Kim was trained in interrogation techniques and she had a savant-like talent for profiling, all of which led to the inescapable conclusion that Neagley must be crazy if she thought Kim would tell her anything.
But she didn’t look crazy.
She looked, what? Determined. Serious. Her words were angry, but her demeanor was dead calm. Maybe that
was
crazy.
How far could Neagley be pushed before she did something psychotic?
“I’d like to know all of those things, too,” Kim said, in the same tone she’d have used to persuade a jumper not to leap off a skyscraper. “And I have a few other questions as well. Beginning with how you know Berenson and Dean, because we’ve never heard of either one until just now. We’ve never seen Dean before.”
Neagley’s pupils widened and then narrowed. The effect was eerily like a camera lens, opening to capture the truth and closing after reality was ensnared.
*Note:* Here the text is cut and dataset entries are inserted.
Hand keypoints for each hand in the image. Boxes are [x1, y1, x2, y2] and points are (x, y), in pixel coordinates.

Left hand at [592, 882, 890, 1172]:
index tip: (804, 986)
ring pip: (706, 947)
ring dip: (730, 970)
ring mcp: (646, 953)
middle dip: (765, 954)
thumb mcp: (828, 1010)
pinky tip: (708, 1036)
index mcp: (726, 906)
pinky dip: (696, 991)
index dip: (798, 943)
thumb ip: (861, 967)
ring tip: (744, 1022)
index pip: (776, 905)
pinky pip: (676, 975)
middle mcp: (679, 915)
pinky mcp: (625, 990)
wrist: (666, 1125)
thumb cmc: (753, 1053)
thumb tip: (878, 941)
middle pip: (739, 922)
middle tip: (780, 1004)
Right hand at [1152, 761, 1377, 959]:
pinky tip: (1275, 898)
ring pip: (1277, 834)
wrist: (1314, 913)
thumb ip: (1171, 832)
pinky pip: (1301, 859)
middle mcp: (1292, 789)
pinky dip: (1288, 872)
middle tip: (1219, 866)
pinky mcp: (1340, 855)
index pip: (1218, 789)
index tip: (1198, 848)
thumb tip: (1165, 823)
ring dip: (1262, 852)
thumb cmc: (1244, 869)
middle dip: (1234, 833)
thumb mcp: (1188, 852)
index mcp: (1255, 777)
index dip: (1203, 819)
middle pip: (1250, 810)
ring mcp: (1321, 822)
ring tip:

Kim’s tone hardened, “And I have no idea why Berenson was shooting at us, but I’d bet every last dollar in my retirement fund that it has something to do with you. Just like I’m pretty sure I have you to thank for this pain in my shoulder and about seven hours of missing memory.”
Neagley didn’t reply to any of Kim’s comments. Instead, she looked at Gaspar. “What about you? You’re following her lead, even if it gets you killed in the process? You’ve got kids and a wife who are gonna miss your paycheck, don’t you think?”
Gaspar’s jaw clenched, nostrils flared. Kim knew Neagley had done the wrong thing by mentioning his family. But he drew himself in, just that quickly, and hoisted the customary Gaspar flippancy into place.
“My family is resourceful and they don’t eat much.” Then he went very still, and said very softly, “I’d worry about your brother, Paul, though. He doesn’t look like he can fend for himself very well.”
Neagley’s expression calmed. It was chilling to witness.
Gaspar had clearly crossed a line of some kind, himself. Now he’d planted himself firmly on the other side as far as Neagley was concerned.
The acid churned in Kim’s stomach. Whatever line Gaspar had crossed, he’d made a deadly enemy. Another one. When they already had more enemies than they needed.
Neagley picked up her equipment. Turned them off. Returned them to her bag.
“We won’t see each other again.” She turned and left the room.
When the door had shut behind her, Gaspar rose. “That went well, don’t you think, Susie Wong?”